Progress has been relatively slow on Paramount Pictures and Platinum Dunes’ live-action reboot of the Teenage Mutant Ninja Turtles franchise, since the project was announced nearly three years ago. A handful of noteworthy writers have contributed to the process of bringing the reptilian martial artists back to non-animated (or hand-drawn) life, but the film has previously had little to no success in attracting a potential director.
That’s changed at last, with new reports revealing that Jonathan Liebesman has officially begun talks to come aboard the revitalized TMNT ship. Assuming negotiations don’t break down, the South African-born director will be working from a script draft penned most recently by Mission: Impossible – Ghost Protocol duo Josh Appelbaum and André Nemec.
Variety says that plot details for the TMNT reboot are being kept secret for now, but that the film will be “a new reimagining” of the characters originally conceived by comic book artists Kevin Eastman and Peter Laird, back in 1984. The plan was originally for the movie to be an origin story – unlike the 2007 CGI TMNT feature – but that could have changed sometime over the past few years of development.
The new TMNT flick could feasibly pick up with more experienced versions of the superhero characters than those featured in the original 1990 live-action movie – i.e., more of a “rebooting sequel” along the lines of this week’s Ghost Rider: Spirit of Vengeance or the upcoming Liebesman-directed Wrath of the Titans. Liebesman’s being hired on would make all the more sense, if that’s the case.
Bear in mind, even if the TMNT live-action reboot does not revolve around Leonardo, Michelangelo, Donatello, and Raphael during their early days as crime-fighting, pizza-eating “masked” vigilantes, it also definitely will not continue the storyline from the last live-action installment, Teenage Mutant Ninja Turtles III (ie. the one where the Turtles time-traveled back to ancient Japan).
We can all agree: either a fresh start or revamping is very much needed, after that cinematic kerfuffle. No one expects high-art from a Teenage Mutant Ninja Turtles movie, but even the most die-hard of Turtle fans tend to disown the third chapter of the franchise.
Appelbaum and Nemec played an important role in revitalizing the Mission: Impossible property with last year’s Ghost Protocol, with a script that featured an engaging ensemble/team dynamic that was (sorely?) missing from the previous two installments. If they bring something similar to the table for the TMNT reboot, that would add a nice layer of substance to the titular warrior squad’s latest onscreen adventures.

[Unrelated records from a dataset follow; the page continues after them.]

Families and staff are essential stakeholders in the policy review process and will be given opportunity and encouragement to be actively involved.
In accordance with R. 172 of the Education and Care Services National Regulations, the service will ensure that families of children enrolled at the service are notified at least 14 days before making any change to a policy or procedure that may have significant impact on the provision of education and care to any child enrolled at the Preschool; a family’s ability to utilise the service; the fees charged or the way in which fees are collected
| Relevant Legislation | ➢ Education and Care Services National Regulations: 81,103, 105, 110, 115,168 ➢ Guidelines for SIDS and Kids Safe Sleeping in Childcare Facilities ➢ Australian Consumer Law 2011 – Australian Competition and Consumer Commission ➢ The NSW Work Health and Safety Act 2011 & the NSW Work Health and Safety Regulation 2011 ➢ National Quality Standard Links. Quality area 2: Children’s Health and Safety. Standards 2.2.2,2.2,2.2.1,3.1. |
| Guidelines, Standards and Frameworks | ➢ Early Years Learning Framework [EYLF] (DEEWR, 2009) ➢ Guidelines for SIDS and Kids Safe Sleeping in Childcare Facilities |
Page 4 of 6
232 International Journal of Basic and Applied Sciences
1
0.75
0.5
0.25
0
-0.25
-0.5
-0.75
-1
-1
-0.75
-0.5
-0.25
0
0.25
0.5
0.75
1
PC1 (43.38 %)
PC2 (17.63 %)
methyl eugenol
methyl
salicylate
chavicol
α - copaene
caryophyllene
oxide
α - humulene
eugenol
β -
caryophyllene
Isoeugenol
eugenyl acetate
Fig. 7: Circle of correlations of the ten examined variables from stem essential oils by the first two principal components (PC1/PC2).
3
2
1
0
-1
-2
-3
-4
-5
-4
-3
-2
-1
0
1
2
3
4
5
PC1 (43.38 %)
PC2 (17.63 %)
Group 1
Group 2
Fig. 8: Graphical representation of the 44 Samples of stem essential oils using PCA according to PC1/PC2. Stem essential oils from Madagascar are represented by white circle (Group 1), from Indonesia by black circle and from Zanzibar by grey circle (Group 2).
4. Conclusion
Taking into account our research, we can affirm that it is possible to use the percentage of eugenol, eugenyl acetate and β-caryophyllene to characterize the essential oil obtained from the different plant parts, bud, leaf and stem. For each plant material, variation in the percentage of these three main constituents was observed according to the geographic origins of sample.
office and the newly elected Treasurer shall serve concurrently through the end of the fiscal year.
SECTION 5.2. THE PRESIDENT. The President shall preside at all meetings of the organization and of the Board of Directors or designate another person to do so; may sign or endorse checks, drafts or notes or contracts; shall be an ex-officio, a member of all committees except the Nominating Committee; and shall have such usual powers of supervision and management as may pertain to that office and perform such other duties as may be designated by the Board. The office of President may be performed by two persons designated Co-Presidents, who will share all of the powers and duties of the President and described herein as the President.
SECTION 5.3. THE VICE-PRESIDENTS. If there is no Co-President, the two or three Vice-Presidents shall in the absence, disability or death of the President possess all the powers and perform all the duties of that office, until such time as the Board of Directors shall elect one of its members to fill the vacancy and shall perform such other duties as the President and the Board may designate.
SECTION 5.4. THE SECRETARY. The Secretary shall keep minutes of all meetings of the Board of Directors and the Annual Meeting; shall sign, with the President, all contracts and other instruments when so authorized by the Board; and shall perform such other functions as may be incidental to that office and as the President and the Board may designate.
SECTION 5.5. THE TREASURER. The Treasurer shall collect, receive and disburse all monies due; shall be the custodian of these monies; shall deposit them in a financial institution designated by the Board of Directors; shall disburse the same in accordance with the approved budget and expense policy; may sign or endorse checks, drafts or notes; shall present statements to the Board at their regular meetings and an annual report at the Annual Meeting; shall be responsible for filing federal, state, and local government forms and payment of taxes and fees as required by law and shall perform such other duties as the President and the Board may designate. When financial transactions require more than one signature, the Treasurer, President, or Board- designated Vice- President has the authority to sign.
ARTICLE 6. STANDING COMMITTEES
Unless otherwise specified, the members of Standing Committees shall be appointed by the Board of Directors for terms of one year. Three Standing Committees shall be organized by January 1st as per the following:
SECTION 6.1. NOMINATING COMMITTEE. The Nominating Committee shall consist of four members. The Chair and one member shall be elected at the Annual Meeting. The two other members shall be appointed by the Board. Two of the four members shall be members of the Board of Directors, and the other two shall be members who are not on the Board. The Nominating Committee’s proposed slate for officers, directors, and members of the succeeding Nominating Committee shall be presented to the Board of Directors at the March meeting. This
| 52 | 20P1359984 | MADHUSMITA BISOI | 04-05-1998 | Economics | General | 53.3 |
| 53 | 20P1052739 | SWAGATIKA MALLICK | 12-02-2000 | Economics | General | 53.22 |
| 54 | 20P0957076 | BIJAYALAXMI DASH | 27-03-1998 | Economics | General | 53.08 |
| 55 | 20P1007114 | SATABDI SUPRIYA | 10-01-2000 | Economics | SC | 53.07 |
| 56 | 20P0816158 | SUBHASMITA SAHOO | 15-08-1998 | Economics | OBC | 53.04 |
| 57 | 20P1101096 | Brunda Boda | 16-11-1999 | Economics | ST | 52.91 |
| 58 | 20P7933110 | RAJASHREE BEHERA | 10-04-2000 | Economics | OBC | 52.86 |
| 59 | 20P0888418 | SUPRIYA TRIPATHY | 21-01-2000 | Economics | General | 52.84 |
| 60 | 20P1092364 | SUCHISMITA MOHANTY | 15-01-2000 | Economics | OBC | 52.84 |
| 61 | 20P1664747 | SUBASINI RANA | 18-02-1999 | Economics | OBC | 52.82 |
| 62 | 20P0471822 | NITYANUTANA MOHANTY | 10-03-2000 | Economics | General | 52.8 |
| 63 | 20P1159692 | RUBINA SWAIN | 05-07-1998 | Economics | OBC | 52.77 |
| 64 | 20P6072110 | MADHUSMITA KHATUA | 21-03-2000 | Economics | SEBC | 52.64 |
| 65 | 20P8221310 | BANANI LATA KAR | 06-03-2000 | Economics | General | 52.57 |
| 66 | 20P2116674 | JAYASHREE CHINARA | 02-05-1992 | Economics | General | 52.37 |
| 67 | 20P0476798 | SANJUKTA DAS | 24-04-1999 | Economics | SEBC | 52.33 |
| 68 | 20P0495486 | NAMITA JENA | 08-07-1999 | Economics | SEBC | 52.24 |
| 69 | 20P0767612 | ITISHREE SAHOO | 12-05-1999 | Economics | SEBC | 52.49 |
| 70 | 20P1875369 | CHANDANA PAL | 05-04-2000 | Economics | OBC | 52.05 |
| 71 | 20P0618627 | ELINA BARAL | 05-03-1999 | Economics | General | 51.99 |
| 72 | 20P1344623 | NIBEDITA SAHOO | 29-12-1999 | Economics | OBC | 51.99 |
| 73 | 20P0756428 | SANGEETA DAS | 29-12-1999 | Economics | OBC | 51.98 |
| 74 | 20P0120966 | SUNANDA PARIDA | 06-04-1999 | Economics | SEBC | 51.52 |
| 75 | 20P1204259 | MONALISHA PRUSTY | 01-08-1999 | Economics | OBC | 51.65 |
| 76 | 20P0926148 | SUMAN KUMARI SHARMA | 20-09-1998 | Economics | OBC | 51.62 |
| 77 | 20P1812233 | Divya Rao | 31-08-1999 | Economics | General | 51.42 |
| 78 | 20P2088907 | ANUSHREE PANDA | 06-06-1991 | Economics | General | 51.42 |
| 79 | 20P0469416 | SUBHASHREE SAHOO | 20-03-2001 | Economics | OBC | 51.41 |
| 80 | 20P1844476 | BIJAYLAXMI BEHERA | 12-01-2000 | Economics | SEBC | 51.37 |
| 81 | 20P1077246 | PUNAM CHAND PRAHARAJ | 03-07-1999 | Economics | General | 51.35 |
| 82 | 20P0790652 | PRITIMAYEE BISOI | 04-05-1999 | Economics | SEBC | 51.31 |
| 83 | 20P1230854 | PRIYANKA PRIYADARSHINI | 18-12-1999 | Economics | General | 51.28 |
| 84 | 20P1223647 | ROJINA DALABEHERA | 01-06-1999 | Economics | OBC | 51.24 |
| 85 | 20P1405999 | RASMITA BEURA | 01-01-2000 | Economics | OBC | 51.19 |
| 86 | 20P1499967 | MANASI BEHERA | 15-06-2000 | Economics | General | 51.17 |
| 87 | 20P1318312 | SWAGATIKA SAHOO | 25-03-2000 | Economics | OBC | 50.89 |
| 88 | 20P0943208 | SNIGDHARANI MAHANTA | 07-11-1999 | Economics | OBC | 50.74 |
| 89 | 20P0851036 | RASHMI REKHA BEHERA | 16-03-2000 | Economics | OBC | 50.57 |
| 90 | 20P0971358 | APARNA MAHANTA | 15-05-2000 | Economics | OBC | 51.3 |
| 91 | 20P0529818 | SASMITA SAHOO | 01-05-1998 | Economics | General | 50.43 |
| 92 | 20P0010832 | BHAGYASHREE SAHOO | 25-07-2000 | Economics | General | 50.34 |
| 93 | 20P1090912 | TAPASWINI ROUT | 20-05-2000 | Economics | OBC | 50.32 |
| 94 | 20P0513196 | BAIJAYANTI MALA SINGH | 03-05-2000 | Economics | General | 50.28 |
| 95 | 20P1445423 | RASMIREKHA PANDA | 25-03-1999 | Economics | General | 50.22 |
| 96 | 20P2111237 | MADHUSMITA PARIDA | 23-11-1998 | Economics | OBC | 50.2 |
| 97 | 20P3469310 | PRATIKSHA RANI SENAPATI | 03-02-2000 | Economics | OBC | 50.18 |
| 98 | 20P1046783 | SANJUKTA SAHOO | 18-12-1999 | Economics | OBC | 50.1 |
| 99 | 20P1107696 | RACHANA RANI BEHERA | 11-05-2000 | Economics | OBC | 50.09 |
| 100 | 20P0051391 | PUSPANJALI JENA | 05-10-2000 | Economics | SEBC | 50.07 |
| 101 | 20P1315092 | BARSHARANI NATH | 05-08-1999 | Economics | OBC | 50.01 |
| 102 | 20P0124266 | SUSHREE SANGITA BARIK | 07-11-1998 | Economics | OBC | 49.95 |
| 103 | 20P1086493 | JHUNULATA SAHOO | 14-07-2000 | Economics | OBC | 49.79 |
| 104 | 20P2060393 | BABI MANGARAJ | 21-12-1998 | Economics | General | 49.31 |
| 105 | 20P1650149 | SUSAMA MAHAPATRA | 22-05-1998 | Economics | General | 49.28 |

Liebesman could use a good screenplay to work from, given that many of his previous films (Darkness Falls, The Texas Chainsaw Massacre: The Beginning, Battle Los Angeles) have turned either just so-so or bad, thanks more to poor screenwriting – rather than incompetent direction, on Liebesman’s part. His Clash of the Titans followup could buck that trend, though, going by the promising early footage.
That’s all to say: the talent working behind the scenes on the TMNT reboot is decent enough to suggest that this could be one of the better reboots/remakes on the horizon, all things considered.
We will continue to keep you posted on the status of the Teenage Mutant Ninja Turtles reboot as more information is released.